Your computer is a mess: Guide to cleaning up your Mac or PC the right way

A cluttered computer can prevent you from enjoying your digital life to the fullest. For example, maybe you’ve read our handy guide on how to restore old family photos. If you’re ready to digitize iconic moments from your family history, a Mac or PC full of junk could crack those plans.

In fact, even a surplus of junk can get in the way of your professional life. If you work from home, you probably need to save, create, and upload files from time to time. The messier your computer is, the longer your work takes – which makes your days even more difficult.

If your Mac or PC isn’t working as well as before, grab your digital feather duster to clean out the dust in your system. Not sure where to start? No worries. Here are some easy ways to kickstart the process.

1. Remove Sensitive Files from Your Desktop or Folder
When we delete a file on our Mac or PC, we assume that it is gone forever. In fact, it’s just been sent to the Trash or Recycle Bin. It does not delete these files permanently.

In fact, one could still see these files months later. Think private documents and the treasure trove of sensitive data you’re leaving behind. Someone can peek through all this stuff – right under your nose.

Plus, if you haven’t emptied your bin for a while, it can slow down your computer. Think of it as the digital equivalent of your physical trash can: The contents are cleaned out only when you take the extra step of emptying them. Tap or click here to permanently erase your personal data.

If you want to back up your important files before deleting them, we recommend a secure cloud service like IDrive for anything you want to keep safe. It is much more secure than storing it locally.

The good news: iDrive Komando is a sponsor of the show, so we’ve just snagged a special deal just for listeners and readers like you. Save 90% when you sign up for and use promo code “KIM” at checkout.

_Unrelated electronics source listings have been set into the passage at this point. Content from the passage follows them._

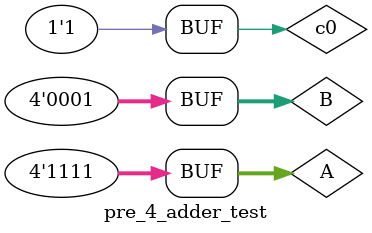
<source format=v>
`timescale 1ns / 1ps


module pre_4_adder_test;
    reg [3:0] A;
	reg [3:0] B;
	reg c0;
	// Outputs
	wire [3:0] F;
	wire c4;
	
	pre_4_adder p4adder (
        .A(A),
        .B(B),
        .c0(c0),
        .F(F),
        .c4(c4)
    );
    initial begin
        A = 4'b0001;
        B = 4'b0001;
        c0 = 0;
        #100;
        A = 4'b0001;
        B = 4'b0001;
        c0 = 1;
        #100;
        A = 4'b1111;
        B = 4'b0001;
        c0 = 1;
        #100;
    end
endmodule

</source>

2. Remove programs you don’t need or use anymore
First, it only makes sense to remove programs that you no longer use. Many apps can take up a ton of space, so cleaning them up leaves more room for your interest.

Secondly, outdated apps can really put you at risk. If you haven’t been using a particular app, you might not have known that an update has surfaced to address security flaws. By keeping this old program on your computer, you are leaving a door open for hackers to try and steal your personal data.

Here’s how you can detect and uninstall space-consuming apps with ease.

3. Make sure you are using the latest OS

Although we can associate with older versions of operating systems, not updating them is bad for your computer’s health. Cyber ​​security experts work hard to roll out new patches to block well-known bugs. By failing to update, you are leaving critical security features vulnerable.

That’s why you should always download the latest OS updates.

4. Take a look at what’s going on in the background
Checking your Task Manager and Activity Monitor is a good way to see if anything funky is going on in the background of your computer. If you see anything you don’t recognize, Google the name. That could be totally fine, but it’s better to be safe than sorry.

To do this, go to Data Usage Meter or Data Monitor. Compare the amount of data you are using now with the amount you took in earlier.

If you see small changes, this is normal. Sudden spikes are what you want to see. If you notice that your activity has increased, even though you are not using it more often, it is a good gift that you are infected.

This is also true for your smartphone. Tap or click here to check data usage on your iPhone or Android.

If you want to see recent activity, press the Windows button. Type events in the search bar, and then click Event Viewer.

From there, you can view your recent computer activity. If you see activity on a day when you weren’t using your computer, it’s a sign that someone may have broken into your system.

5. Encrypt Your Hard Drive
If you want to add an extra layer of security to your computer, try encrypting your hard drive. It turns your private data into unreadable code that only you can understand. Basically, you use a specific key or password to unscramble the data. This means you are the only one who can access it – no creepy third parties allowed!

Fortunately, Windows comes with a built-in encryption tool called BitLocker.